» WHAT YOU ARE ASKED TO DO:
In the listing that follows, print every line exactly and leave the images out.

» INPUT DATA:
• • •
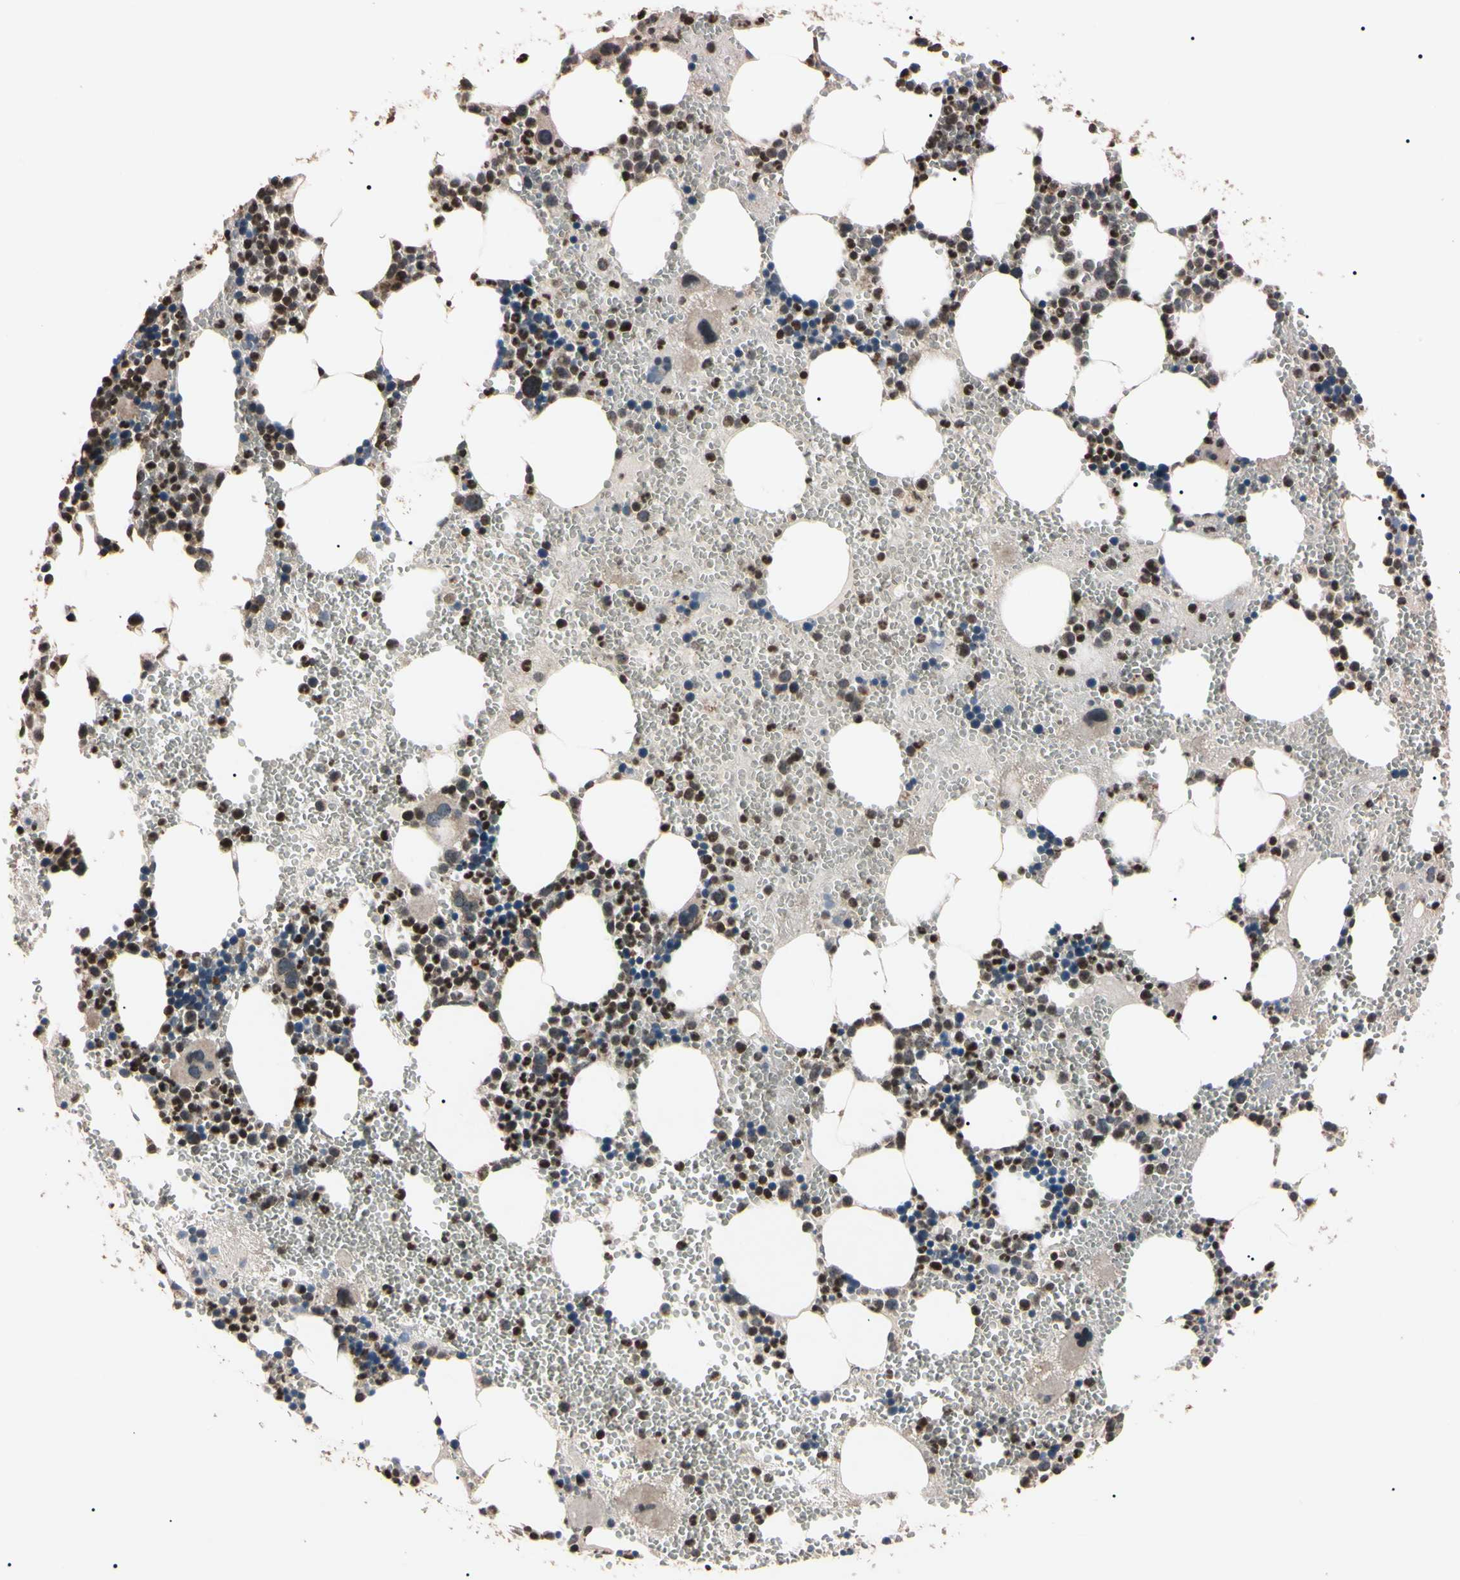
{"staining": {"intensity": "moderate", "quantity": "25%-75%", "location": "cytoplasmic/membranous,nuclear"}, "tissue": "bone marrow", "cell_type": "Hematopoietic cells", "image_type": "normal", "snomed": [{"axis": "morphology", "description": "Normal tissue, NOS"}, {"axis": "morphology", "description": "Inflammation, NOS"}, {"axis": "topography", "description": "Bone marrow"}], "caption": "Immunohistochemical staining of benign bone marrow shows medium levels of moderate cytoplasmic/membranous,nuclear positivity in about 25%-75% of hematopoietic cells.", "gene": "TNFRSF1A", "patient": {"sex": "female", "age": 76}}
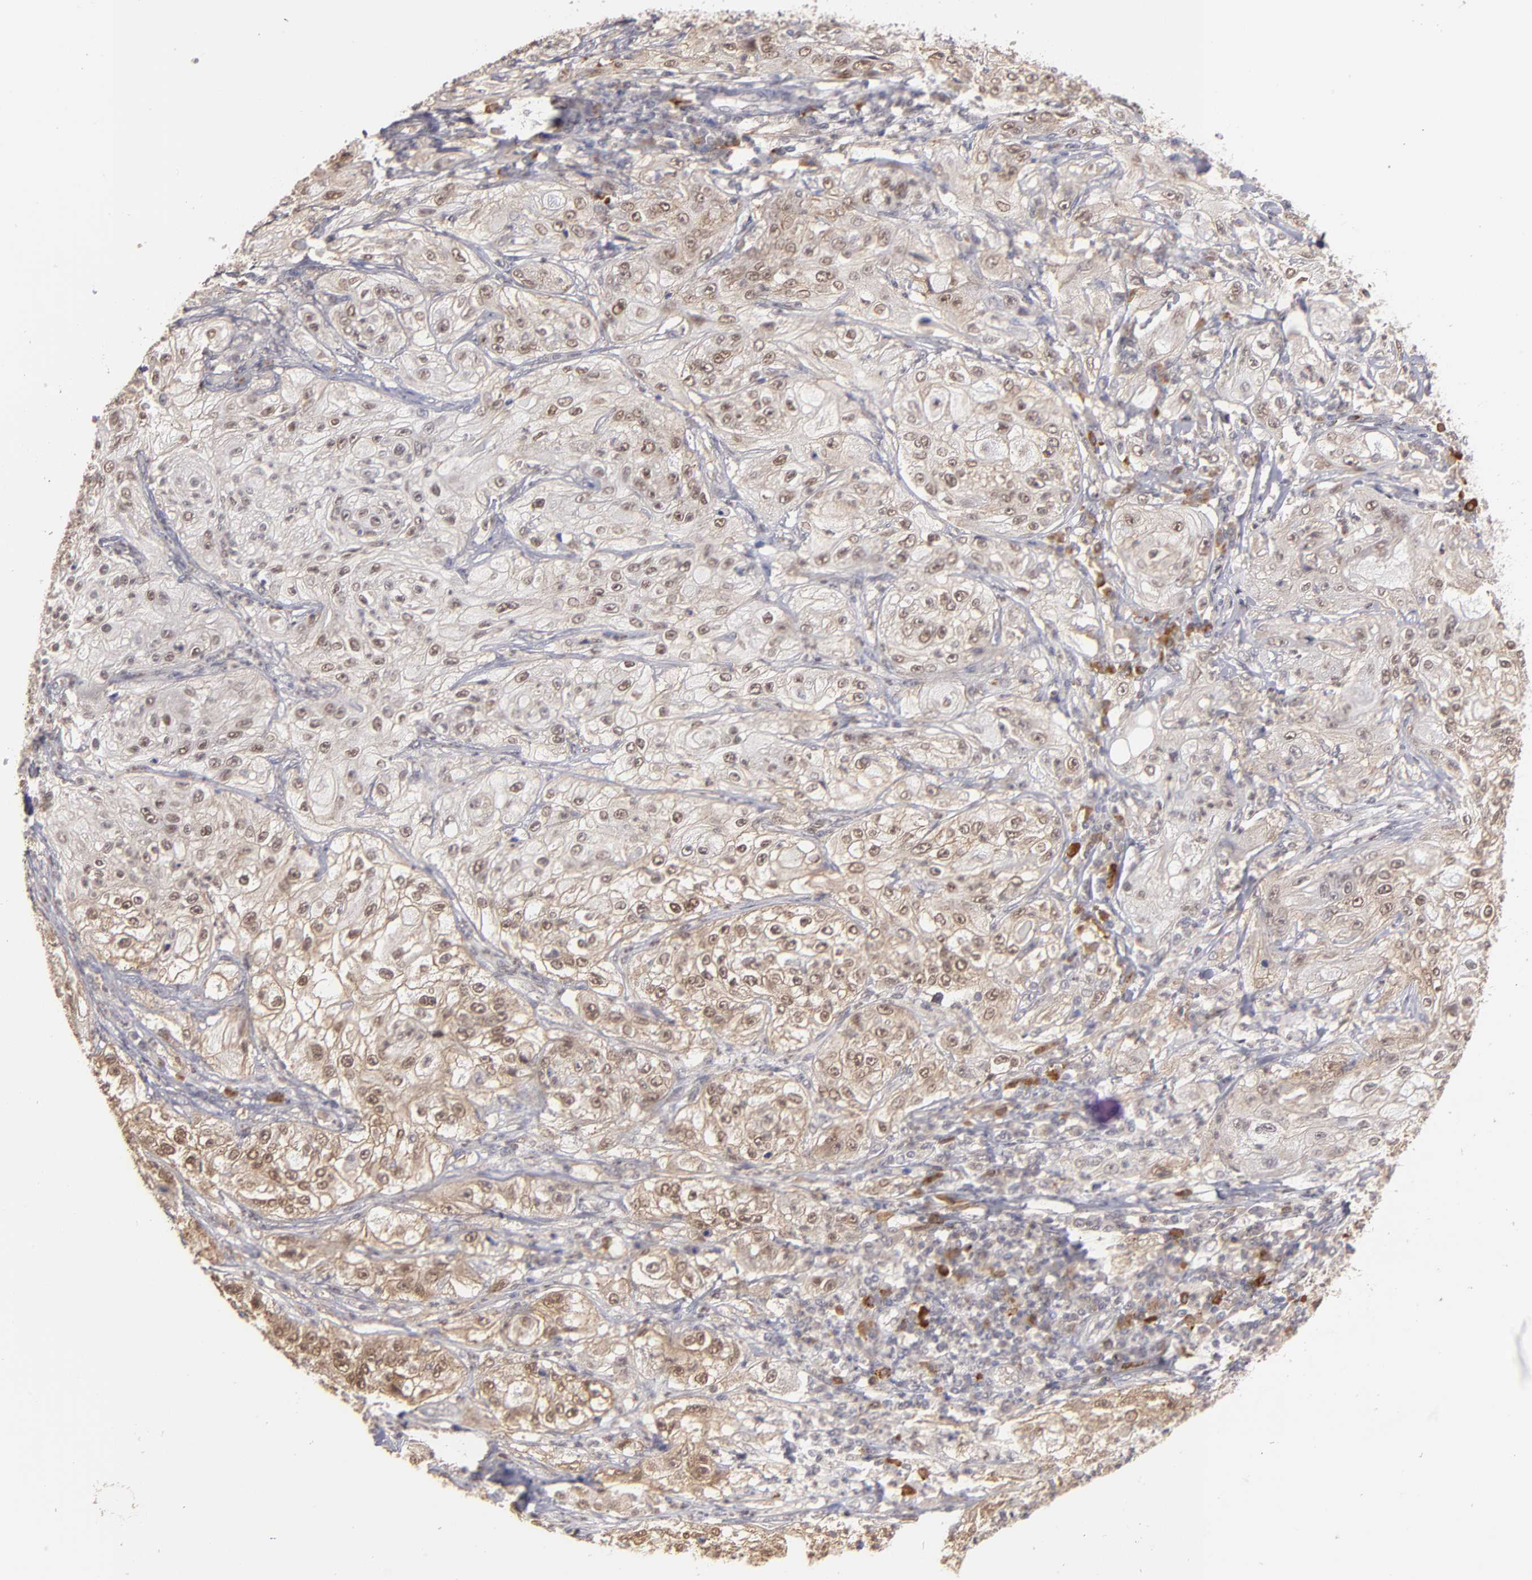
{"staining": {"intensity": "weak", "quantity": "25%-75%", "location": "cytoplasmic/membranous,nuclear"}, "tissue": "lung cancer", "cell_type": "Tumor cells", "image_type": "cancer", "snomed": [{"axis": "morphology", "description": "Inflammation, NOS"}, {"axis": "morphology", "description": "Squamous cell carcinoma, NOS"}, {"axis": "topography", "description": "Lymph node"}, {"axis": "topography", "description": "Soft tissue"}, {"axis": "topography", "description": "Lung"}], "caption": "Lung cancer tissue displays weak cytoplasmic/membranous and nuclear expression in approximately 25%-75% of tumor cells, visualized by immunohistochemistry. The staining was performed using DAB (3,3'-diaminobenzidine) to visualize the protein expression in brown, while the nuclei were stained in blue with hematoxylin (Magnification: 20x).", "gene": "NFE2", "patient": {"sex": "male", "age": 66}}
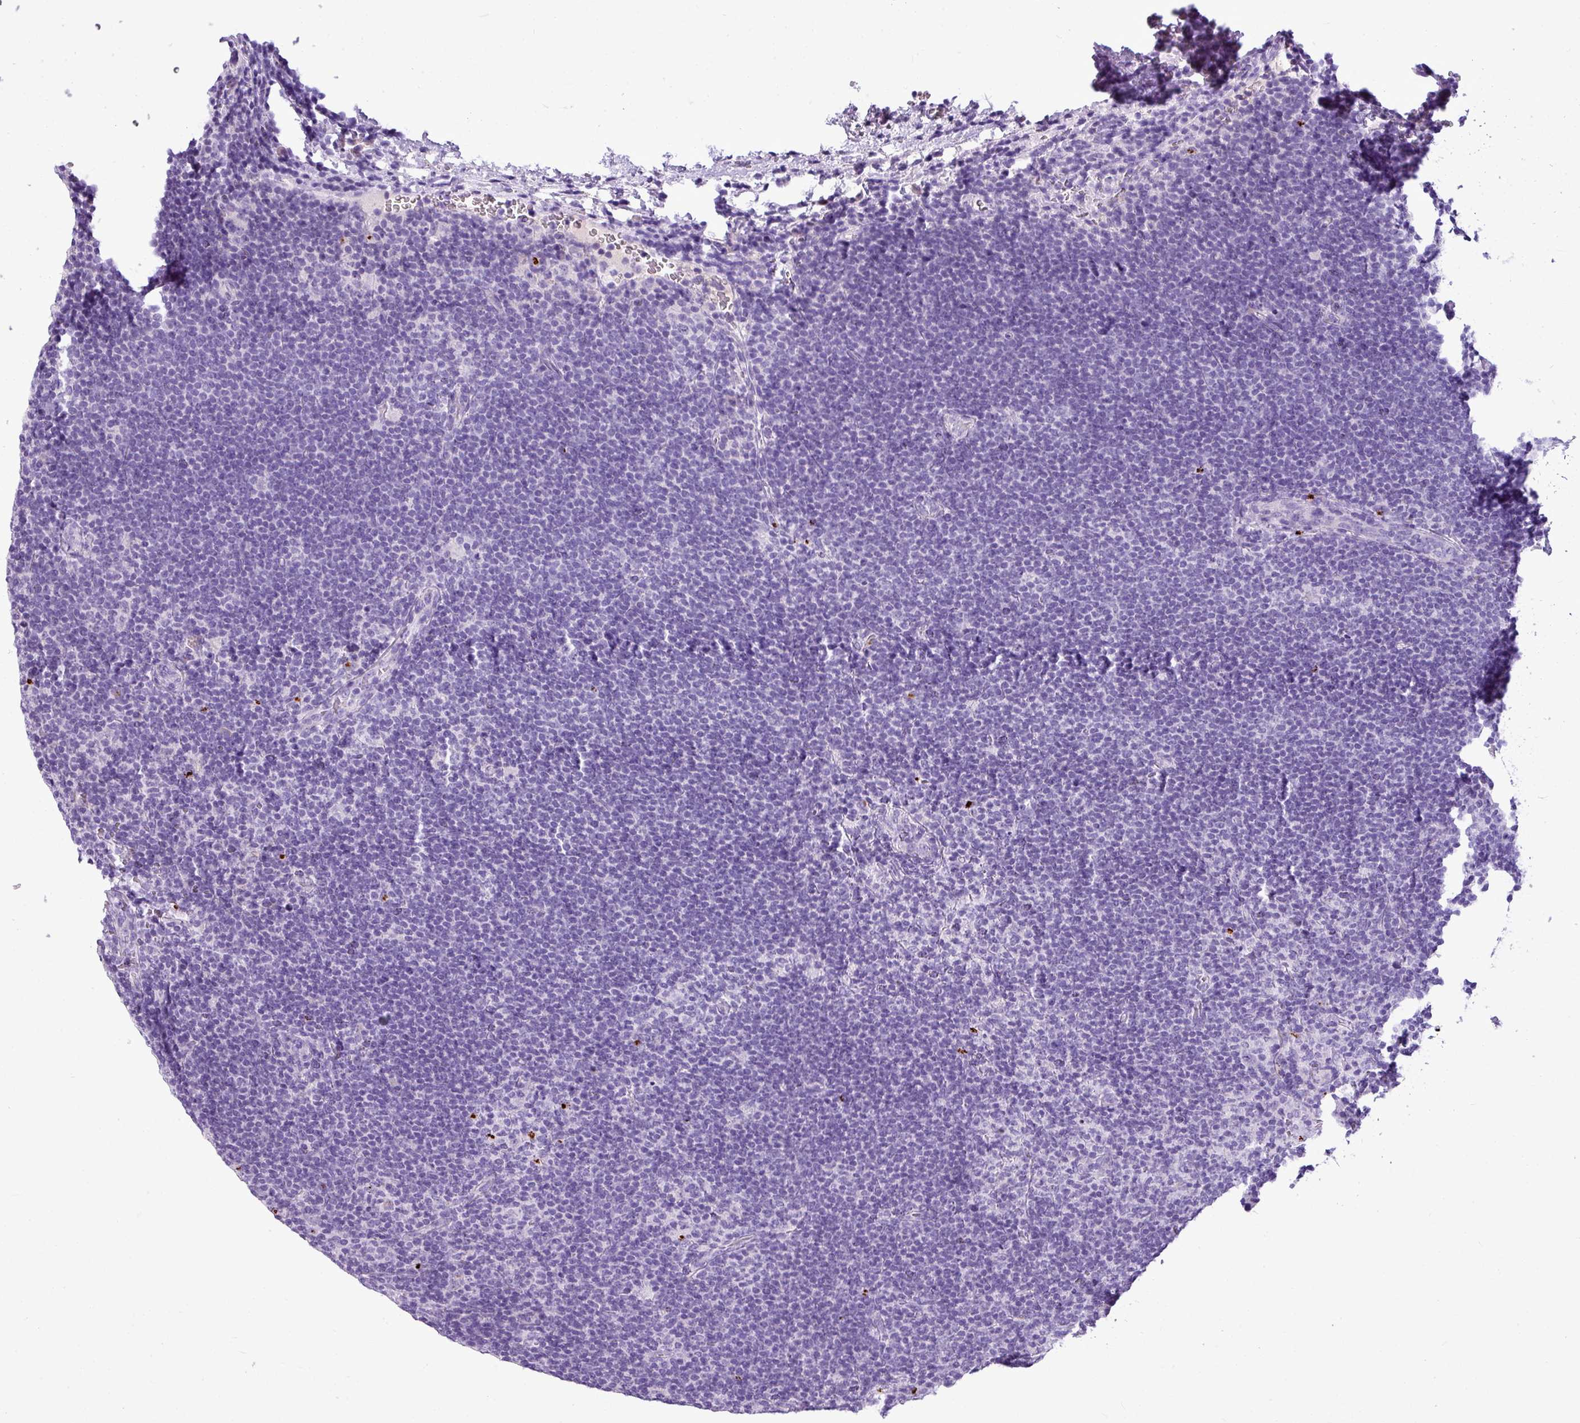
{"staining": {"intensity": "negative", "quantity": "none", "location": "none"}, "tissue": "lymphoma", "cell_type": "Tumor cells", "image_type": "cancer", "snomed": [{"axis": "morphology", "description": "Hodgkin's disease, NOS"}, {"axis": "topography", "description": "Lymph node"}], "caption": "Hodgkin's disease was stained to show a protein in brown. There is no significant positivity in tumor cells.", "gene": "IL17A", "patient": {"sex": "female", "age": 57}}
• • •
» EXERCISE RESPONSE:
{"staining": {"intensity": "moderate", "quantity": "25%-75%", "location": "cytoplasmic/membranous,nuclear"}, "tissue": "bone marrow", "cell_type": "Hematopoietic cells", "image_type": "normal", "snomed": [{"axis": "morphology", "description": "Normal tissue, NOS"}, {"axis": "morphology", "description": "Inflammation, NOS"}, {"axis": "topography", "description": "Bone marrow"}], "caption": "Immunohistochemical staining of benign bone marrow shows medium levels of moderate cytoplasmic/membranous,nuclear positivity in about 25%-75% of hematopoietic cells.", "gene": "TNFRSF1A", "patient": {"sex": "female", "age": 76}}
{"staining": {"intensity": "weak", "quantity": "25%-75%", "location": "cytoplasmic/membranous,nuclear"}, "tissue": "lung cancer", "cell_type": "Tumor cells", "image_type": "cancer", "snomed": [{"axis": "morphology", "description": "Inflammation, NOS"}, {"axis": "morphology", "description": "Squamous cell carcinoma, NOS"}, {"axis": "topography", "description": "Lymph node"}, {"axis": "topography", "description": "Soft tissue"}, {"axis": "topography", "description": "Lung"}], "caption": "Lung cancer tissue displays weak cytoplasmic/membranous and nuclear expression in approximately 25%-75% of tumor cells, visualized by immunohistochemistry. The staining was performed using DAB (3,3'-diaminobenzidine) to visualize the protein expression in brown, while the nuclei were stained in blue with hematoxylin (Magnification: 20x).", "gene": "NFE2", "patient": {"sex": "male", "age": 66}}
{"staining": {"intensity": "negative", "quantity": "none", "location": "none"}, "tissue": "lymphoma", "cell_type": "Tumor cells", "image_type": "cancer", "snomed": [{"axis": "morphology", "description": "Hodgkin's disease, NOS"}, {"axis": "topography", "description": "Lymph node"}], "caption": "Hodgkin's disease was stained to show a protein in brown. There is no significant positivity in tumor cells.", "gene": "IL17A", "patient": {"sex": "female", "age": 57}}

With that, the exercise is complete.